In other words, all of the provider and health plan organizations whose leaders have committed to tackling housing, food insecurity, and loneliness/social isolation issues, have been making some kind of progress in those areas. And they are moving forward, fully aware of the statistics that have endlessly been shared in recent years, documenting that direct medical care only accounts for a tiny fraction of total health status—depending on who’s estimating, around 20 percent of overall health, or even less. Everything else is connected to the social determinants of health—and these leaders know that.

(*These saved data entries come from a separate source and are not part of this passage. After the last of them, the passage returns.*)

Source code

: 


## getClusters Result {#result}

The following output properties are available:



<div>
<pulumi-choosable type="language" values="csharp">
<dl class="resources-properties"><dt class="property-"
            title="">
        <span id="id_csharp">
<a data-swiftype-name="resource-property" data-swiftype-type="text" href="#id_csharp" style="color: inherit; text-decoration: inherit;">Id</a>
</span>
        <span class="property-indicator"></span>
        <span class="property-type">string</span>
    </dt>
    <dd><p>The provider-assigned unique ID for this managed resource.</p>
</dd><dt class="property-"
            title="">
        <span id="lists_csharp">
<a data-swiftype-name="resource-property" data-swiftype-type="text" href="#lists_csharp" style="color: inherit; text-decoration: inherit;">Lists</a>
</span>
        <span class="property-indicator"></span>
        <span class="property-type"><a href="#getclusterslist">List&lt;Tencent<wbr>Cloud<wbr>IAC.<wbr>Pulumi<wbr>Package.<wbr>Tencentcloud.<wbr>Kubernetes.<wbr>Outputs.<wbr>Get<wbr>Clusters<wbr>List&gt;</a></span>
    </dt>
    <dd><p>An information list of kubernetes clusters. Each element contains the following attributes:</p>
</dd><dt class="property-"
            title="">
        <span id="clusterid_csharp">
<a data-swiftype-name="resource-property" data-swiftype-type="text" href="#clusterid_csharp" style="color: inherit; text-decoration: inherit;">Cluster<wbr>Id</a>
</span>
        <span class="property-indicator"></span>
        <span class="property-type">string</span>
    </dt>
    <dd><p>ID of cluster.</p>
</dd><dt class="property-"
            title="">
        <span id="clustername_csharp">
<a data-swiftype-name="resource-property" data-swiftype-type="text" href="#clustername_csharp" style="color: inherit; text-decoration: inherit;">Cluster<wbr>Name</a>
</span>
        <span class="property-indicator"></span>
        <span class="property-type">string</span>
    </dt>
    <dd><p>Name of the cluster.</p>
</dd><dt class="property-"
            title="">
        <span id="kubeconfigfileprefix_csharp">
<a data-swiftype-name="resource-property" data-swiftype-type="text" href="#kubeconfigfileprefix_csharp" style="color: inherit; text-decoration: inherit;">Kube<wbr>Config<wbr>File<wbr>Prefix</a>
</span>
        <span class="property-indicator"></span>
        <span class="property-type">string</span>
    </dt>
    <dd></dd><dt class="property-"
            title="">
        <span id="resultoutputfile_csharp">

As Vivek Murthy, M.D., former U.S. Surgeon General, told the AHIP Institute audience on June 20, “Loneliness and social isolation are prevalent in countries across the world, where people are struggling with loneliness and isolation. And, as has been documented, the impact of struggling with loneliness is the equivalent of smoking 15 cigarettes a day. Heart disease risk goes up double, and other forms of illness, including diabetes, also rise. And wound recovery is slowed. And for all of those reasons, I became focused on this as Surgeon General,” Dr. Murthy said. “Gun violence, suicide rates, life expectancy, are all impacted. I started to put the pieces together, and a lot of these things are connected to loneliness and social isolation. That doesn’t mean that loneliness is the sole cause; but it is often a contributing factor. And if we want to improve health outcomes, we have to work on social connection.”

Responding to a moderator’s note that the United Kingdom now has a Minister of Loneliness, and asking what a national strategy to combat loneliness might look like, Dr. Murthy said that “We need to make loneliness and social disconnection a priority, and we need to fund research and move forward. I ultimately feel hopeful that we can address loneliness in the U.S. and around the world, because the most important element already exists in each of us, the ability to reach out to other people, to be kind, to be authentic. Because at the heart of this discussion is a much more fundamental question about what kind of society we want to live in.”

And that goes to the heart of the overall issue: part of what the U.S. healthcare system—both providers and payers—will need to do in the coming years will be to tackle these huge social issues that are not directly connected to actual medical care, as provided in situ in hospitals, medical clinics, and other formal sites of care. That is our future—and it’s gratifying to know that the pioneers are out there visioning that future, and moving towards it.